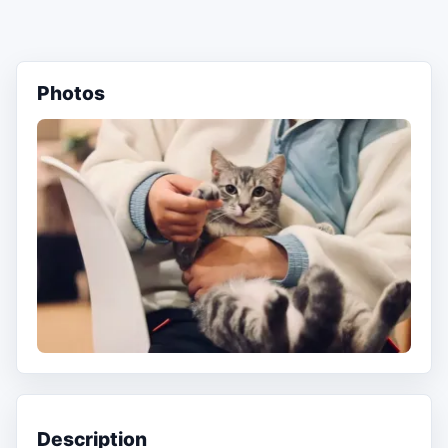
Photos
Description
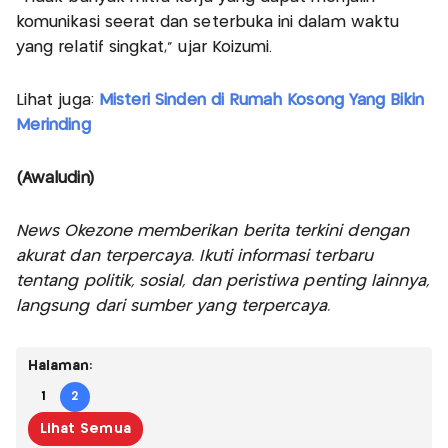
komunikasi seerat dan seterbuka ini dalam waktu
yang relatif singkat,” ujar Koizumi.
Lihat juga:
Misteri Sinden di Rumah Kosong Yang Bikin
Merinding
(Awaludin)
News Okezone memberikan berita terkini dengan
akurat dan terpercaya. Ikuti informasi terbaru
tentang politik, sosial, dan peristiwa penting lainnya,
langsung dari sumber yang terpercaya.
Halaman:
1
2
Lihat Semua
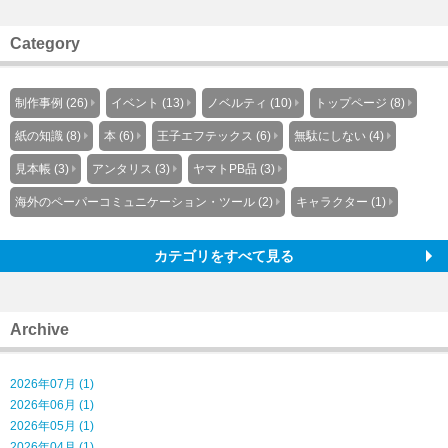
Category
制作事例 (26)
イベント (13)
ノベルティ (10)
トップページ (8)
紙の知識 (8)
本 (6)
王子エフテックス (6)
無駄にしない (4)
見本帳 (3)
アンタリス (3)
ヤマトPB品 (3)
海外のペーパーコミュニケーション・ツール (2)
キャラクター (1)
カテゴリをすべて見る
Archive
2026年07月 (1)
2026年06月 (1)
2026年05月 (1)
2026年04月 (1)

------------------------------------

Copy all the text in the material above line for line, with no changes, and leave the pictures out of your answer.

Photos
Description
komunikasi seerat dan seterbuka ini dalam waktu
yang relatif singkat,” ujar Koizumi.
Lihat juga:
Misteri Sinden di Rumah Kosong Yang Bikin
Merinding
(Awaludin)
News Okezone memberikan berita terkini dengan
akurat dan terpercaya. Ikuti informasi terbaru
tentang politik, sosial, dan peristiwa penting lainnya,
langsung dari sumber yang terpercaya.
Halaman:
1
2
Lihat Semua
Category
制作事例 (26)
イベント (13)
ノベルティ (10)
トップページ (8)
紙の知識 (8)
本 (6)
王子エフテックス (6)
無駄にしない (4)
見本帳 (3)
アンタリス (3)
ヤマトPB品 (3)
海外のペーパーコミュニケーション・ツール (2)
キャラクター (1)
カテゴリをすべて見る
Archive
2026年07月 (1)
2026年06月 (1)
2026年05月 (1)
2026年04月 (1)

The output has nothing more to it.